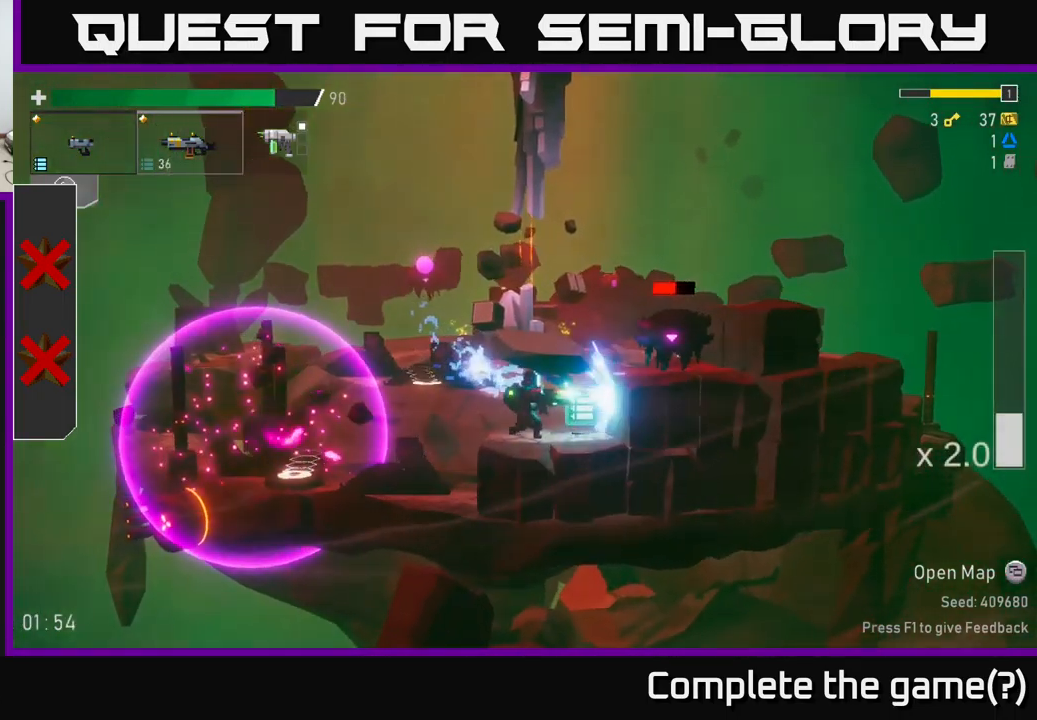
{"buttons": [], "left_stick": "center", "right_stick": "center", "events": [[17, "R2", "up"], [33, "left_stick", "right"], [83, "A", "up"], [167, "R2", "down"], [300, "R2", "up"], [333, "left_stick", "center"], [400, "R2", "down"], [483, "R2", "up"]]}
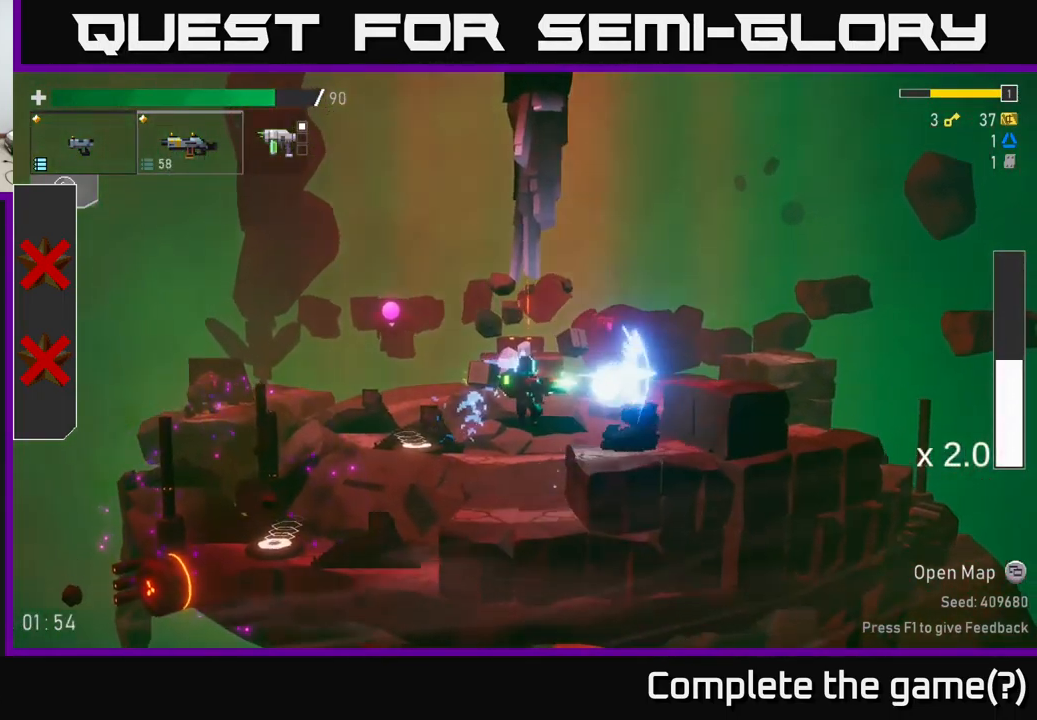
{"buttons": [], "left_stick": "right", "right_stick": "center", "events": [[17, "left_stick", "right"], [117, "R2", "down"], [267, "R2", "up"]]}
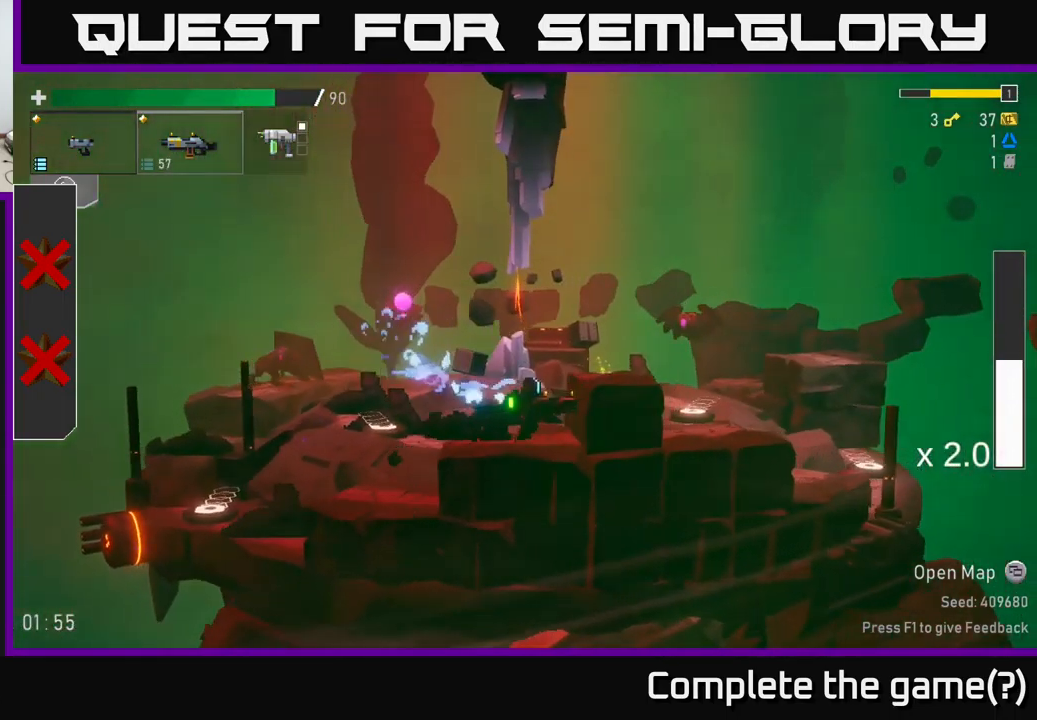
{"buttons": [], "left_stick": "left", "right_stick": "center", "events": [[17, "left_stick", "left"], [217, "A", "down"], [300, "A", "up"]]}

_Task_
Would you retype the listing above exactly, omitting its pictures?

_Written response_
{"buttons": [], "left_stick": "center", "right_stick": "center", "events": [[17, "R2", "up"], [33, "left_stick", "right"], [83, "A", "up"], [167, "R2", "down"], [300, "R2", "up"], [333, "left_stick", "center"], [400, "R2", "down"], [483, "R2", "up"]]}
{"buttons": [], "left_stick": "right", "right_stick": "center", "events": [[17, "left_stick", "right"], [117, "R2", "down"], [267, "R2", "up"]]}
{"buttons": [], "left_stick": "left", "right_stick": "center", "events": [[17, "left_stick", "left"], [217, "A", "down"], [300, "A", "up"]]}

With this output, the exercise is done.